Relator apresenta parecer favorável a aprovação de Messias no STF
Segundo documento elaborado pelo senador Weverton Rocha (PDT-MA), o advogado-geral da União cumpre todos os requisitos exigidos pela legislação

O senador Weverton Rocha (PDT-MA) apresentou, nesta terça-feira (14), o relatório com parecer favorável à indicação do advogado-geral da União, Jorge Messias, para uma vaga no STF (Supremo Tribunal Federal).
O documento, de sete páginas, será lido em sessão da CCJ (Comissão de Constituição e Justiça) do Senado nesta quarta-feira (15).
O parecer atesta que toda a documentação apresentada está de acordo com a legislação e que Messias cumpre os requisitos exigidos para assumir do cargo. É um parecer técnico de admissibilidade que ainda será votado na CCJ no dia da sabatina do indicado, prevista para ocorrer no dia 29 de abril.
Em seguida, será dada vista coletiva. No dia 29 de abril deve ser feita a sabatina e, em seu nome sendo aprovado na CCJ, ocorrerá a votação em Plenário, onde são necessários 41 votos para a aprovação.
O nome de Messias foi encaminhado ao Senado pela Presidência da República no dia 1º de abril.
No relatório da CCJ, o senador Weverton apresenta o currículo e a trajetória profissional do indicado, conforme exigido pelo rito constitucional. Pela Constituição, a escolha de ministros do STF depende de aprovação da maioria absoluta do Senado, após arguição pública na CCJ e votação secreta em plenário.
Messias é formado em Direito pela UFPE (Universidade Federal de Pernambuco) e possui mestrado e doutorado pela UnB (Universidade de Brasília). Também atuou como professor e possui produção acadêmica relevante, com livros, artigos e participação em eventos jurídicos.
Na carreira pública, ingressou na AGU (Advocacia-Geral da União) em 2006, com passagens como procurador do Banco Central e da Fazenda Nacional.
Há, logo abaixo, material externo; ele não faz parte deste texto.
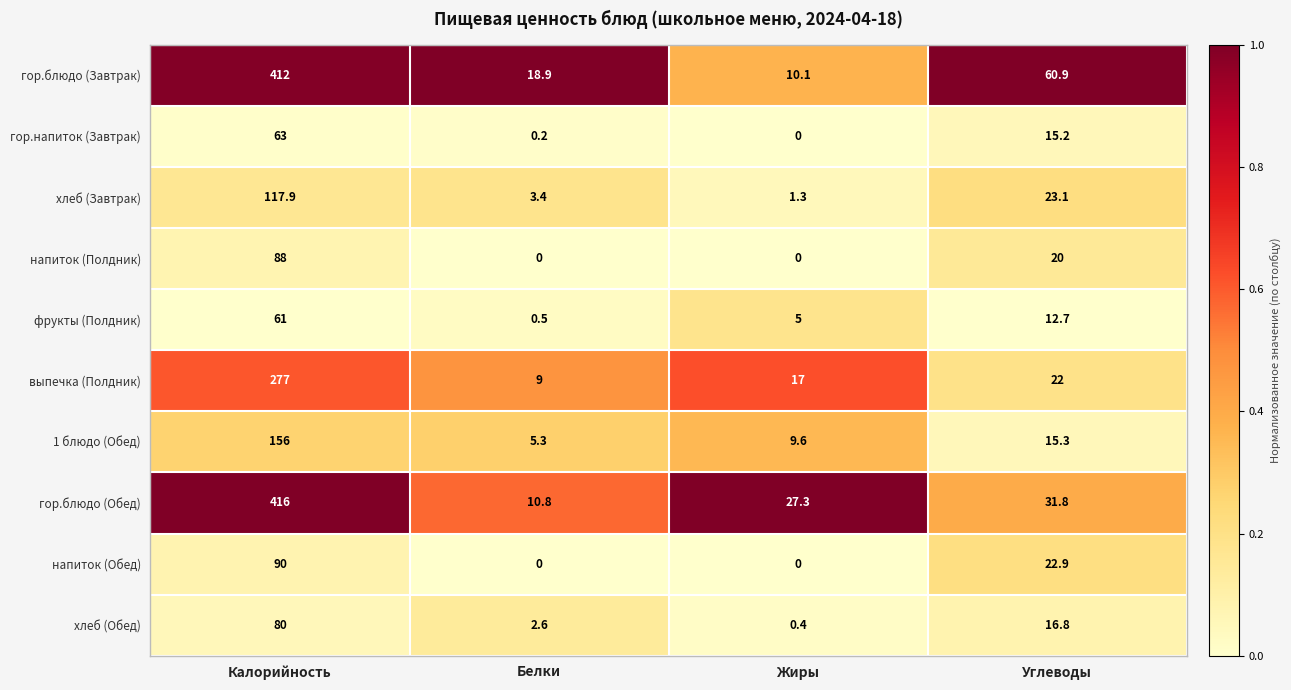

Is it true that гор.блюдо (Завтрак) equals 723.8 at Калорийность?

False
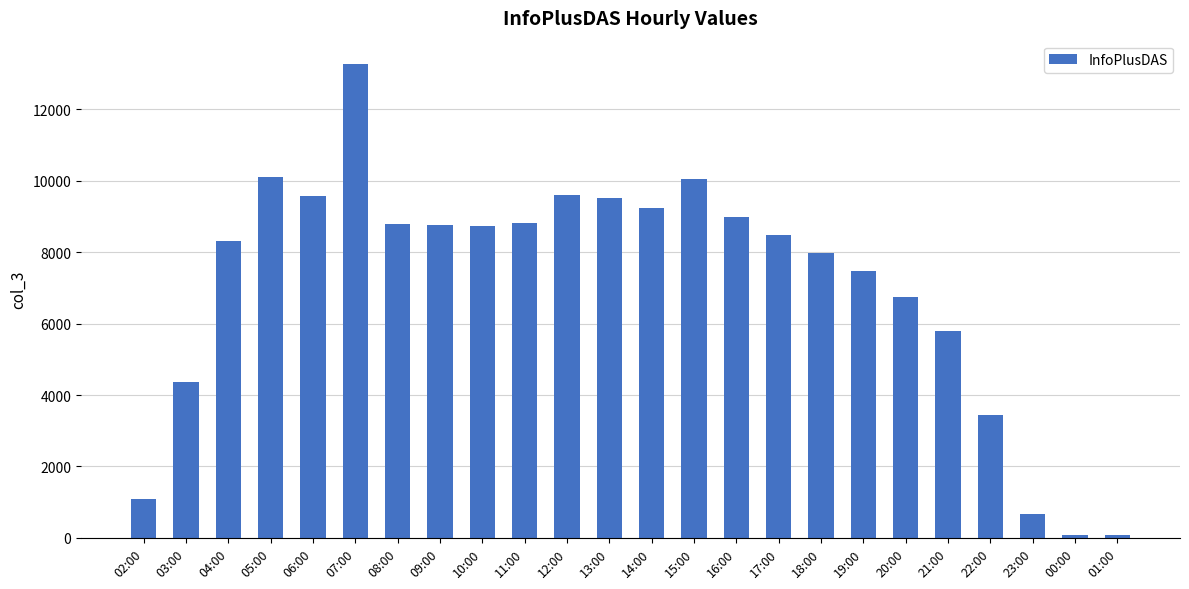

Is it true that the value at 15:00 is 10046?

True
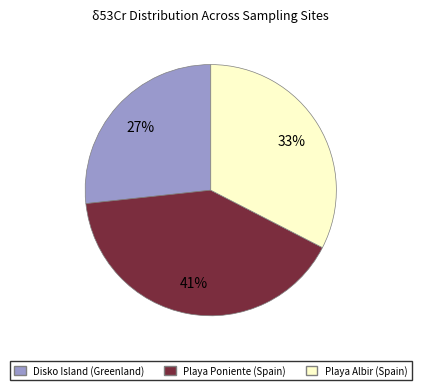

Combined, do Playa Albir (Spain) and Disko Island (Greenland) account for over 50%?

Yes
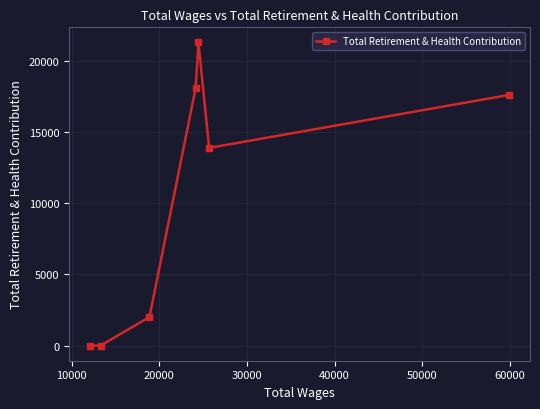

How many lines are shown in the chart?

1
Ocupou cargos no Ministério da Educação, na Casa Civil e no Senado, além de exercer, desde 2023, o posto de advogado-geral da União.
O relatório destaca ainda sua atuação à frente da AGU, com ênfase na política de conciliação e na redução de riscos fiscais. Entre os resultados citados estão acordos judiciais e extrajudiciais relevantes, além da diminuição de despesas com precatórios e litígios envolvendo a União.